*** Opening INFORMATION ***

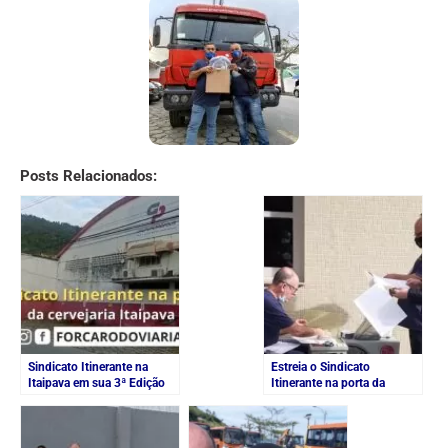
Posts Relacionados:
Sindicato Itinerante na
Estreia o Sindicato
Itaipava em sua 3ª Edição
Itinerante na porta da
empresa BK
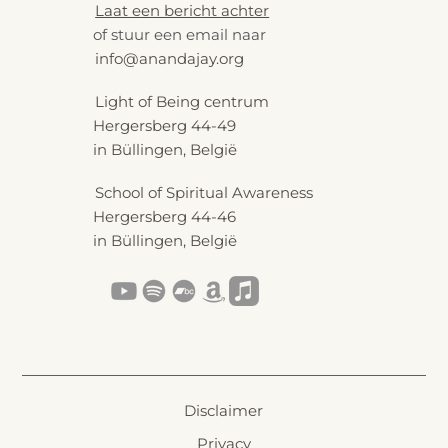
Laat een bericht achter
of stuur een email naar
info@anandajay.org
Light of Being centrum
Hergersberg 44-49
in Büllingen, België
School of Spiritual Awareness
Hergersberg 44-46
in Büllingen, België
Disclaimer
Privacy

*** Closing INFORMATION ***

> [ABOUT THIS EXERCISE] Your answer must be an exact copy of the lines from the line with "Itinerante na porta da" to the final line of the data, both ends included, and no pictures.

> [FINISHED TASK]
Itinerante na porta da
empresa BK
Laat een bericht achter
of stuur een email naar
info@anandajay.org
Light of Being centrum
Hergersberg 44-49
in Büllingen, België
School of Spiritual Awareness
Hergersberg 44-46
in Büllingen, België
Disclaimer
Privacy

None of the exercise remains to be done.